Uniform & The Body
Mental Wounds Not Healing
If you’re a stranger to the underground legends involved in the collaborative album Mental Wounds Not Healing, the horror-movie screams haunting the record from the twenty-second mark on will likely stick out to you as an anomaly, nearly smoke-detector-like in their irreverent disharmony. While the snarling vocals of Uniform’s Michael Berdan recall a recent period of fertility in New York’s harsh punk scene and a present-day thriving Sacred Bones industrialism, The Body’s vocal contributions seem more like an unintelligible constant undermining the full-contact instrumentation with an unignorable presentness.
If you are familiar with both artists, Mental Wounds can still be an alienating experience, as The Body’s pairing with a relatively unmetallic collaborator spotlights the somewhat absurd nature of their composition—Chip King’s blood-curdling (or DiMaggio-attracting) yelps and doomy guitar pasted over Lee Buford’s heavy-hitting percussion. Since forming in 1999, The Body have tallied a total of fifteen full-lengths—fourteen released this decade, half of which were in conjunction with droning co-conspirators, including Thou and The Haxan Cloak. Most recently teaming up with the powerviolence collective Full of Hell for a pair of releases, The Body have proven their compatibility with bands outside of their own scene, yet Mental Wounds is their first release in which they’ve proven themselves somewhat outside of their comfort zone.

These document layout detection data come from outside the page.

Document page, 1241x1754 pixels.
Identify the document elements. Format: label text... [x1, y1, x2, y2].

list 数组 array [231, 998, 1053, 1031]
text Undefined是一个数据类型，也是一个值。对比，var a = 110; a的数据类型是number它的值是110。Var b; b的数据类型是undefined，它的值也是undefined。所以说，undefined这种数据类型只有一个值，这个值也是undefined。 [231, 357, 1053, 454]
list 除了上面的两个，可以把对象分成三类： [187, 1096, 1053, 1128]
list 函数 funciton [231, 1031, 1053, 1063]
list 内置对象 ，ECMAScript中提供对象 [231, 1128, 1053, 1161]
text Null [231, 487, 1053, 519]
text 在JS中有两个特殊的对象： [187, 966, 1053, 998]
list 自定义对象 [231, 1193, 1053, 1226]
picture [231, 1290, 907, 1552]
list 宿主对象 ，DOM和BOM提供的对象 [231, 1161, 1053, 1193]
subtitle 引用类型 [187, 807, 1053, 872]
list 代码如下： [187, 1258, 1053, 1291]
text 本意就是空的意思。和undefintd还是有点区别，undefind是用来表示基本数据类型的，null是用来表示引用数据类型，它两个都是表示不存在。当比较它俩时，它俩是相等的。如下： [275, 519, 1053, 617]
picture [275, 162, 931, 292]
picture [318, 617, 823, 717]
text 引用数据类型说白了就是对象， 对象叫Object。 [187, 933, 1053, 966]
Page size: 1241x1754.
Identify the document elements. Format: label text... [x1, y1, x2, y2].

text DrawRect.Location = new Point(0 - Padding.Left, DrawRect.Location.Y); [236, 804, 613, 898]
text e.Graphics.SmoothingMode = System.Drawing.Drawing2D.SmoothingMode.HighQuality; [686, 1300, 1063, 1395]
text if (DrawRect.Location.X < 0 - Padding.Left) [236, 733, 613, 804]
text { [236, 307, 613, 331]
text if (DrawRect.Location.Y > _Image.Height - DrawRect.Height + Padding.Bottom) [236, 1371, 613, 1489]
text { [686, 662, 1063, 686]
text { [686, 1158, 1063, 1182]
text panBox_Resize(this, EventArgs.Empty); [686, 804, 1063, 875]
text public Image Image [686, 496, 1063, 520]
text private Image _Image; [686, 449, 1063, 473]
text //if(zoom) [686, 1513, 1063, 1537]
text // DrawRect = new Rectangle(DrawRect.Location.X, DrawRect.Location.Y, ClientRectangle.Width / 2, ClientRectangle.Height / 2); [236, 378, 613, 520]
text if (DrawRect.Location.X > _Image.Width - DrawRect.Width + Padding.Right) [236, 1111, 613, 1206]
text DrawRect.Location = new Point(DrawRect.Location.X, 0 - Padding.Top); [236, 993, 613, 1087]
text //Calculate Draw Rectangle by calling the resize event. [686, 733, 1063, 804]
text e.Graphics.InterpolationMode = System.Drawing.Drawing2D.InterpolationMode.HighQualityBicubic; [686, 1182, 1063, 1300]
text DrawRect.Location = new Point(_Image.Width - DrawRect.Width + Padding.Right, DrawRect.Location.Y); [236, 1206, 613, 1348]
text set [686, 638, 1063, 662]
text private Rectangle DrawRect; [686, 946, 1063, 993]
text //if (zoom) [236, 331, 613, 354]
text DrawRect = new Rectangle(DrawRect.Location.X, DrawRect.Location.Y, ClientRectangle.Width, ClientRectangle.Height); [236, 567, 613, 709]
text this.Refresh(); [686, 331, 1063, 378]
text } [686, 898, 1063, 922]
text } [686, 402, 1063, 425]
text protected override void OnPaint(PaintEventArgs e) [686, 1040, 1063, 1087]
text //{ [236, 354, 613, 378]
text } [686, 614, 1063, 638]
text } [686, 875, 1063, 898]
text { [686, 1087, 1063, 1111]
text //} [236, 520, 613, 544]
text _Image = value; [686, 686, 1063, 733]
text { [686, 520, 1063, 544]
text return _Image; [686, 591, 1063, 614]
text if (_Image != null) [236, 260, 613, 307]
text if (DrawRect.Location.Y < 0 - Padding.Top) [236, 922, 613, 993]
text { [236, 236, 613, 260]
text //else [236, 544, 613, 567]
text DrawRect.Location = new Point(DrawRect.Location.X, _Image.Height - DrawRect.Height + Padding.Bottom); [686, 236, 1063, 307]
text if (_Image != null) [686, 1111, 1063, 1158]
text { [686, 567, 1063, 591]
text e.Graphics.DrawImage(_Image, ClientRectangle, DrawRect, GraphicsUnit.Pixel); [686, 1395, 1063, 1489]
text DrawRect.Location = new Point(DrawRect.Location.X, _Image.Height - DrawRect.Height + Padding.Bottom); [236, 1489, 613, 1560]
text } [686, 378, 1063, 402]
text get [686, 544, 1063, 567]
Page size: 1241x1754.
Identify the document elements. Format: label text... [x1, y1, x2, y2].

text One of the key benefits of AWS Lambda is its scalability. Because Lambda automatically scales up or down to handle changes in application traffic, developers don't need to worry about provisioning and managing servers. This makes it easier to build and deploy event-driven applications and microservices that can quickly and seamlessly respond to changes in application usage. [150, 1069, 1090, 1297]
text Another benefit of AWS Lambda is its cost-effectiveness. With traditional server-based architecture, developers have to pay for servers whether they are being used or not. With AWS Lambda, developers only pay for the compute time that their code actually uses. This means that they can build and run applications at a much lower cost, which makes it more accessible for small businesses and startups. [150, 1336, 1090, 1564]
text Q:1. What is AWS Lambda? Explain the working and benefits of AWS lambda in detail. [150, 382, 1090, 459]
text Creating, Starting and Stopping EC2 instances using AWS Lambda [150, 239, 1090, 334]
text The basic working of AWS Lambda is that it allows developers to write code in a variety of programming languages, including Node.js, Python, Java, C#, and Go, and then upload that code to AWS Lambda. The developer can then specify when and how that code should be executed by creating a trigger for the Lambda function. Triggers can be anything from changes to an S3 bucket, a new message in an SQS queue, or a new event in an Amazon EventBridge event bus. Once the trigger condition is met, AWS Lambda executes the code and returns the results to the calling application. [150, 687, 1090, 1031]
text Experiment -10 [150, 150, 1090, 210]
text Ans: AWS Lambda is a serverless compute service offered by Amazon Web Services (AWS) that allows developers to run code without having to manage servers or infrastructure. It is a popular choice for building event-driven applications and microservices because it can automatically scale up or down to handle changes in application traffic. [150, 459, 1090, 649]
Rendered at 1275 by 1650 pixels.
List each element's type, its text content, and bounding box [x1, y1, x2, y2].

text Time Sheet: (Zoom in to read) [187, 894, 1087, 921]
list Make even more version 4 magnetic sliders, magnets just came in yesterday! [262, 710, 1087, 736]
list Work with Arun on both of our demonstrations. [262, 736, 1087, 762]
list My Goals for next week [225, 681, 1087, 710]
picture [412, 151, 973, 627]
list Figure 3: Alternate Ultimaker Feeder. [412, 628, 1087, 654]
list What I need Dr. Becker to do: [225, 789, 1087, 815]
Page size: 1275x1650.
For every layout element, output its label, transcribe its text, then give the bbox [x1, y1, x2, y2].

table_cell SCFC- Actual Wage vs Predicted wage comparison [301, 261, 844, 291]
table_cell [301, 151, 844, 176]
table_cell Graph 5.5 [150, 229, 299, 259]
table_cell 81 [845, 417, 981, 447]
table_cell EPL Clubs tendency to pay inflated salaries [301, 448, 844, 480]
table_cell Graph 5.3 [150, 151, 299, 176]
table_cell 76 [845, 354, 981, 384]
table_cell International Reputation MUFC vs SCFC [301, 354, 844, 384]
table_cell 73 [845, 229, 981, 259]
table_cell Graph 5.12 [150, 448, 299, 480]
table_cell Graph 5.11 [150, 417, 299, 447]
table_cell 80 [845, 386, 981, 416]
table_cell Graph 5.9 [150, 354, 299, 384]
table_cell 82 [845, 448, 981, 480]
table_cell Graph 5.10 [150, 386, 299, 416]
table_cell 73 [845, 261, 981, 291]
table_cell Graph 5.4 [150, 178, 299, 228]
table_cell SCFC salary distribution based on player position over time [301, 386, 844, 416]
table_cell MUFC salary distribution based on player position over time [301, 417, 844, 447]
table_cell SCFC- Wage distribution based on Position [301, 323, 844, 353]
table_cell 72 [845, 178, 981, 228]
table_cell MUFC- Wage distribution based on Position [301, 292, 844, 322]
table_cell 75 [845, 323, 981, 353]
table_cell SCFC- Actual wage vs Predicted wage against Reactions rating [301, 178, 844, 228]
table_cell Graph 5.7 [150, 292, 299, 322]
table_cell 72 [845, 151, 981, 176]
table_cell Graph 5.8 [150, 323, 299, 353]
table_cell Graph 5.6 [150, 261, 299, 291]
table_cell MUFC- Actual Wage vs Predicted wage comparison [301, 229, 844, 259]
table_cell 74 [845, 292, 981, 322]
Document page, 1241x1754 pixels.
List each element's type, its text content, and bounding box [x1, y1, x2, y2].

Yet from the perspective of someone who’s followed Berdan’s career from the abrupt crash-and-burn of Drunkdriver to the pummeling empathy of Uniform, Mental Wounds is revelatory. Not only is it Berdan’s first release featuring live drums since his hardcore band’s infamous collapse nearly a decade ago (Uniform, York Factory Complaint, and Believer/Law have all featured programmed percussion or no percussion at all), it’s also a return to the industrial minimalism of the band’s 2015 debut after their chaotic inauguration-day-released follow-up in 2017. Swapping references to Ozploitational anxiety for Soviet brutal realism on the album’s debut single, “Come and See,” the record mostly adopts a pace more suited to the droning Body than to its otherwise-constricting Uniform.
In accord with its Soviet humanity, Mental Wounds Not Healing takes its title from an incredibly sobering lyric in Ozzy’s “Crazy Train,” a song about a traumatized post–Cold War generation coming of age with debilitating trust issues (and, alternatively, about getting hyped for sports). Despite The Body specializing in doom metal and Uniform taking cues from the sadistic power electronics of Whitehouse, the sum of these unquestionably spooky parts is often uniquely counterbalanced, as by the near-jungle beat of “The Curse of Eternal Life” or the closing “Empty Comforts” crescendoing into the reassuring twangs premiered on Uniform’s staggering “Indifference.” Far from the sterilized bat-chomping arena metal of its namesake, Uniform and The Body have given us an equally chilling assessment of our national disharmony—horror movie conventions and all.